_Work item_
One exact copy of the listing is needed. It should contain no pictures.

_Input data_
- Opening Delimiter -

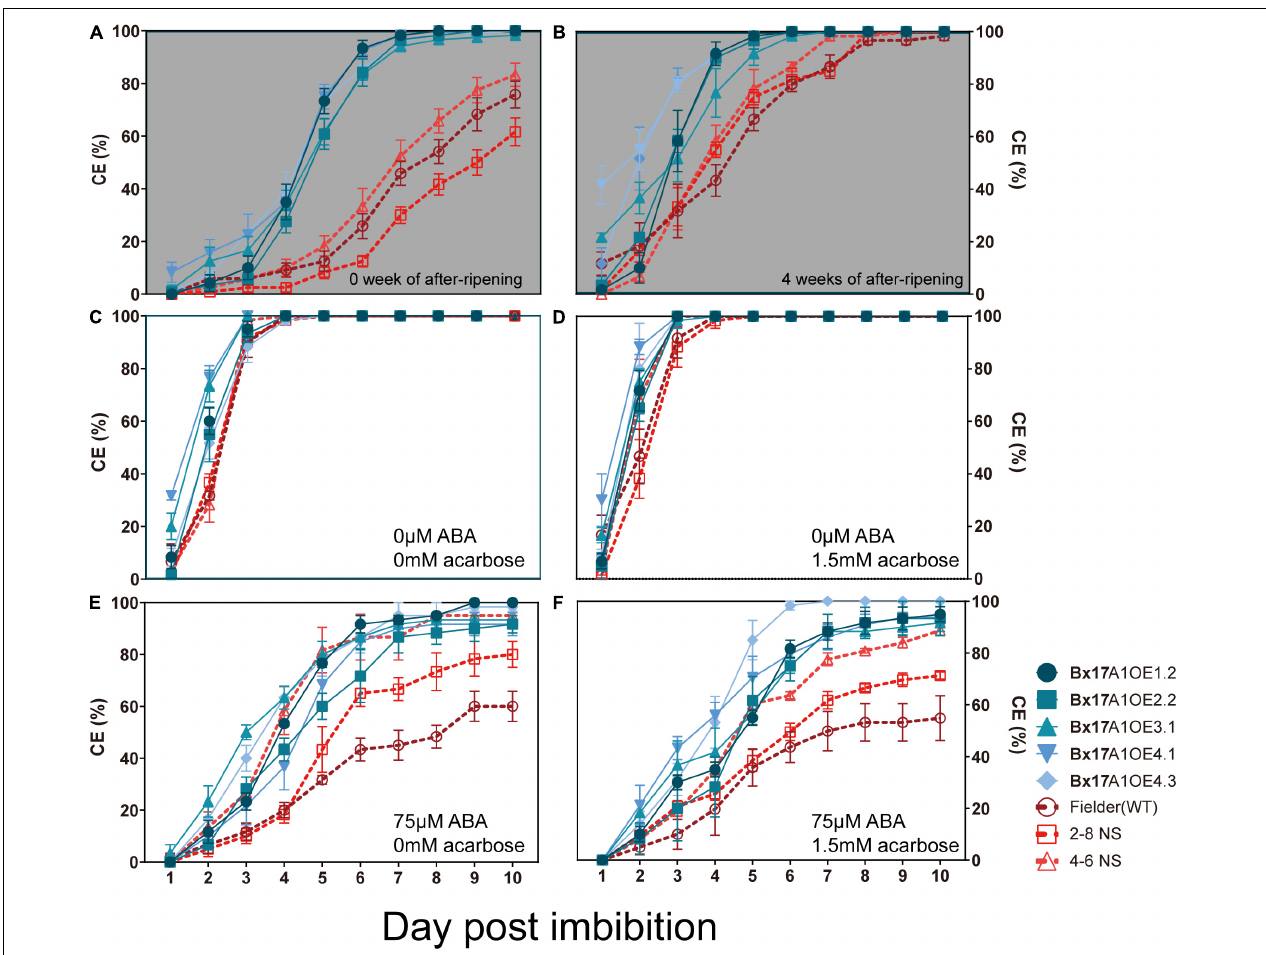
FIGURE 5 | Effect of after-ripening, abscisic acid (ABA) and acarbose on grains germination. Coleorhiza emergence (CE) over days after imbibition for whole grains at physiological maturity (A) and 4 weeks after ripening (B) in whole grains. CE for half grains at physiological maturity in absence of ABA and acarbose (C) , in presence of 1.5 mM of acarbose (D) , 75 µ M of ABA (E) and in presence of both 1.5 mM acarbose and 75 µ M ABA (F) . Germination rate comparisons between five Bx17A1OE lines (blue) and three negative control (red). The blue circle, square, triangle, inverted triangle, and rhombus were indicated Bx17A1OE1.2, Bx17A1OE2.2, Bx17A1OE3.1, Bx17A1OE4.1, and Bx17A1OE4.6, respectively. Red circle, square and triangle were indicated Fielder, 2-8 NS, and 4-6 NS, respectively. Error bars represent Standard Error of three replicate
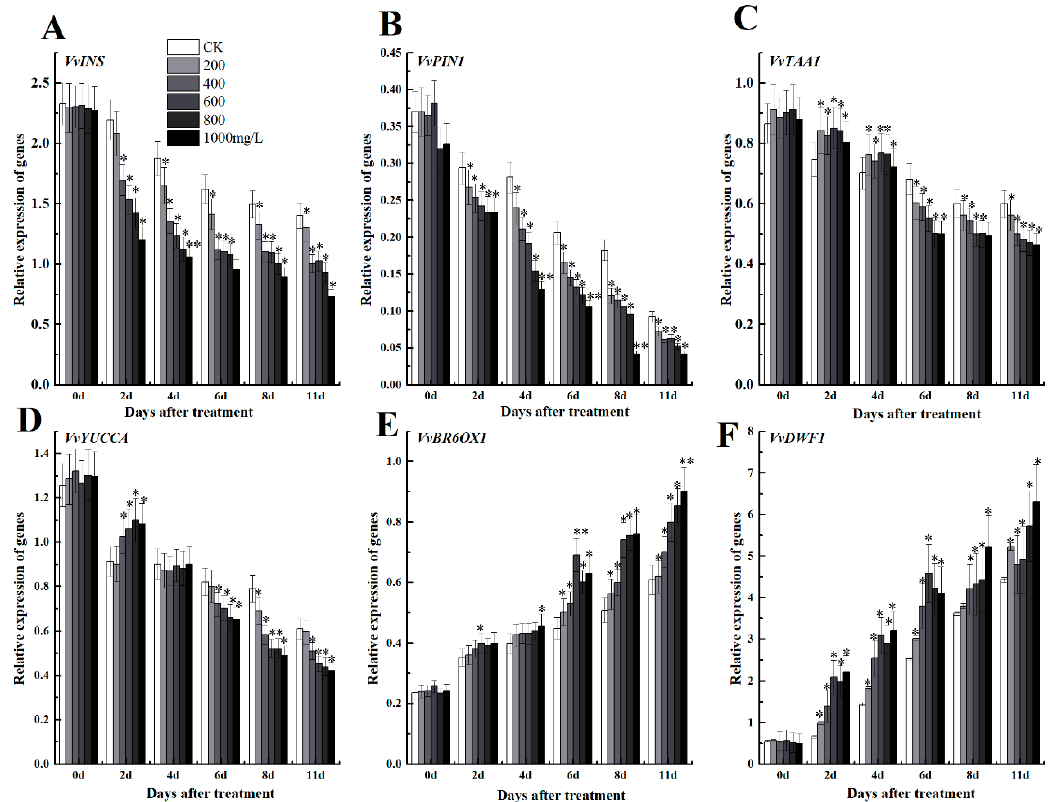
Figure 7. Effect of ethephon on auxin metabolism-related gene expression levels of ( A ) VvINS1 , ( B ) VvPIN1 , ( C ) VvTAA1 and ( D ) VvYUCCA . Brassinolide metabolism-related gene expression levels of ( E ) VvBR6OX1 and ( F ) VvDWF1 . Ethephon was used in different concentrations (200, 400, 600, 800, and 1000 mg/L) and in time course experiments (2, 4, 6, 8, and 11 days). Values are means ± SD of five biological replicates. * Significant differences compared with the control (water-treated fruits) sample at p < 0.05, ** Significant differences compared with the control (water-treated fruits) sample at p < 0.01 using Student’s test.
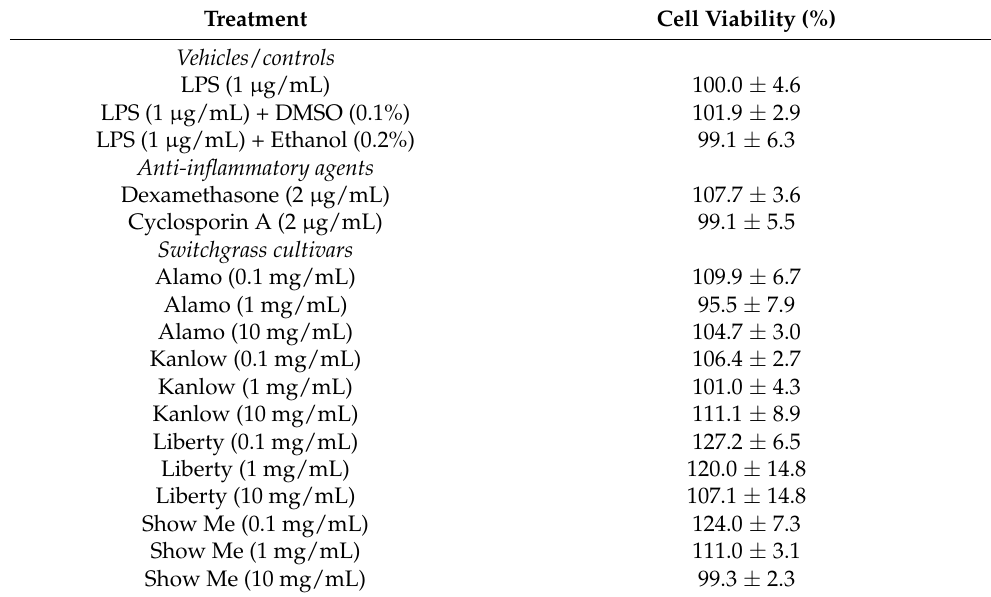
Table 1. Switchgrass extracts, inhibitors, and vehicles exhibited no toxic effects in the U-937 model system. Mean ±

- Closing Delimiter -

_Answer for the task_
FIGURE 5 | Effect of after-ripening, abscisic acid (ABA) and acarbose on grains germination. Coleorhiza emergence (CE) over days after imbibition for whole grains at physiological maturity (A) and 4 weeks after ripening (B) in whole grains. CE for half grains at physiological maturity in absence of ABA and acarbose (C) , in presence of 1.5 mM of acarbose (D) , 75 µ M of ABA (E) and in presence of both 1.5 mM acarbose and 75 µ M ABA (F) . Germination rate comparisons between five Bx17A1OE lines (blue) and three negative control (red). The blue circle, square, triangle, inverted triangle, and rhombus were indicated Bx17A1OE1.2, Bx17A1OE2.2, Bx17A1OE3.1, Bx17A1OE4.1, and Bx17A1OE4.6, respectively. Red circle, square and triangle were indicated Fielder, 2-8 NS, and 4-6 NS, respectively. Error bars represent Standard Error of three replicate
Figure 7. Effect of ethephon on auxin metabolism-related gene expression levels of ( A ) VvINS1 , ( B ) VvPIN1 , ( C ) VvTAA1 and ( D ) VvYUCCA . Brassinolide metabolism-related gene expression levels of ( E ) VvBR6OX1 and ( F ) VvDWF1 . Ethephon was used in different concentrations (200, 400, 600, 800, and 1000 mg/L) and in time course experiments (2, 4, 6, 8, and 11 days). Values are means ± SD of five biological replicates. * Significant differences compared with the control (water-treated fruits) sample at p < 0.05, ** Significant differences compared with the control (water-treated fruits) sample at p < 0.01 using Student’s test.
Table 1. Switchgrass extracts, inhibitors, and vehicles exhibited no toxic effects in the U-937 model system. Mean ±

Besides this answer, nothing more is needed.